Amines function as neuromodulators throughout the animal kingdom. In decapod crustaceans, the amines serving neuromodulatory roles include dopamine, octopamine, serotonin and histamine. While much work has focused on examining the physiological effects of amines on decapod nervous systems, the identity of the native enzymes involved in their biosynthesis remains largely unknown. In an attempt to help fill this void, a transcriptome generated from multiple portions of the crab, Cancer borealis, nervous system, a species that has long served as a model species for investigating the neuromodulatory control of rhythmically active neural networks, was used to identify putative amine biosynthetic enzyme-encoding transcripts, and by proxy, proteins.

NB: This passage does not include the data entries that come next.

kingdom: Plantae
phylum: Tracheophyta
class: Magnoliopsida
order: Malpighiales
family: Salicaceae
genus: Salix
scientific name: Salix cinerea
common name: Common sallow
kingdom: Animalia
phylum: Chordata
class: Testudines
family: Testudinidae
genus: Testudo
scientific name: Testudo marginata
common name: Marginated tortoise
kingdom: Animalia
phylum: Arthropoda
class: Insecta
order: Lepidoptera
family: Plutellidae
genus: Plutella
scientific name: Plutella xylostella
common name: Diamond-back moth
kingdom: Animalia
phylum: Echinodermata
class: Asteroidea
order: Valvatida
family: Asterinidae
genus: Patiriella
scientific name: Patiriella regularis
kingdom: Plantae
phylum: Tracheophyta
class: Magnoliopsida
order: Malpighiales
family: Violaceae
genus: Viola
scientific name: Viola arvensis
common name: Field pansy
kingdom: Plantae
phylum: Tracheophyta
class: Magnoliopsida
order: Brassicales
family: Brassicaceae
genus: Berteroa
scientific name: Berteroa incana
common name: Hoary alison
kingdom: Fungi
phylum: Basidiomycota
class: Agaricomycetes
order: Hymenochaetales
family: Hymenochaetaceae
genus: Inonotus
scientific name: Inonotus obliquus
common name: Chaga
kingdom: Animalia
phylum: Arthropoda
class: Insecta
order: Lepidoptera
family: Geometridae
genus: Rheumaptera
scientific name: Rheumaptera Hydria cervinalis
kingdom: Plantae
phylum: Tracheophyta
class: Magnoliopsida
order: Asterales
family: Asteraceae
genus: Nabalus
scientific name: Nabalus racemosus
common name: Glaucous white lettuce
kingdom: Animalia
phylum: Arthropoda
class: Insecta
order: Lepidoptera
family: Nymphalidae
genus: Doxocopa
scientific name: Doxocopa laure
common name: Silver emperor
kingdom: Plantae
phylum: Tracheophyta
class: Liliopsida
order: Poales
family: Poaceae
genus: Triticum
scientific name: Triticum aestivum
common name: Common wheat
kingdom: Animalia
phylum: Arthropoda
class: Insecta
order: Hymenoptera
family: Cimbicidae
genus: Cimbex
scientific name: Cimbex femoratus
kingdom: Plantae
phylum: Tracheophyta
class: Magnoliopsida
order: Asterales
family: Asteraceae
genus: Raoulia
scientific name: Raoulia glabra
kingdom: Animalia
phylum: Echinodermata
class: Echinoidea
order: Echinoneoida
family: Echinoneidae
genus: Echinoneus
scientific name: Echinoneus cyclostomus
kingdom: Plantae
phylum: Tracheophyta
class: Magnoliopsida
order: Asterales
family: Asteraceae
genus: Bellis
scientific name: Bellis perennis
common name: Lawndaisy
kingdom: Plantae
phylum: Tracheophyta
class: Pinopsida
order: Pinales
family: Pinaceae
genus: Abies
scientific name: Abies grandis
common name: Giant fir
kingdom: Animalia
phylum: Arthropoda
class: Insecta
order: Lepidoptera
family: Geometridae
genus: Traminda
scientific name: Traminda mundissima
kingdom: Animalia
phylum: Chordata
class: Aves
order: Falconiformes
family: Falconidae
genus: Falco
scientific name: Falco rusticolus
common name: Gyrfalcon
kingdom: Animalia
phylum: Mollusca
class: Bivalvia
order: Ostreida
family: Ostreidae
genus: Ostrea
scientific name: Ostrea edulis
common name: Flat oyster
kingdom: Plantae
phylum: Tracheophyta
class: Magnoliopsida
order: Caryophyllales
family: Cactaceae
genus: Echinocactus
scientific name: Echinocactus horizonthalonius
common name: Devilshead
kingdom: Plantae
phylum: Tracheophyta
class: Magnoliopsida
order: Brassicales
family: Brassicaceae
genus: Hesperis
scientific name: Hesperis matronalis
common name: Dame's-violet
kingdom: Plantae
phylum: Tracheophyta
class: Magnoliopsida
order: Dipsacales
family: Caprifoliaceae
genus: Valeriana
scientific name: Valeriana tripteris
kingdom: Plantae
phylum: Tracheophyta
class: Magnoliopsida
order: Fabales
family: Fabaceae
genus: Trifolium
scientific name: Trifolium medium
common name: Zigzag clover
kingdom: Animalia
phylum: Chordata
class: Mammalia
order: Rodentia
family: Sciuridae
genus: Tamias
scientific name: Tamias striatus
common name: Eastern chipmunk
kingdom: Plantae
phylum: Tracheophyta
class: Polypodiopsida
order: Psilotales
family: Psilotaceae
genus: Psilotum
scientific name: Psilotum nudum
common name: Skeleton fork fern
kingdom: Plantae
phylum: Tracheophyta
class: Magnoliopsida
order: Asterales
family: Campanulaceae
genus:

Transcripts encoding full complements of the enzymes involved in the production of dopamine, octopamine, serotonin, and histamine were deduced from the C. borealis assembly, i.e., tryptophan–phenylalanine hydroxylase, tyrosine hydroxylase, DOPA decarboxylase, tyrosine decarboxylase, tyramine β-hydroxylase, tryptophan hydroxylase, and histidine decarboxylase. All proteins deduced from the C. borealis transcripts appear to be full-length sequences, with reciprocal BLAST and structural domain analyses supporting the protein family annotations ascribed to them. These data provide the first descriptions of the native amine biosynthetic enzymes of C. borealis, and as such, serve as a resource for initiating gene-based studies of aminergic control of physiology and behavior at the level of biosynthesis in this important biomedical model.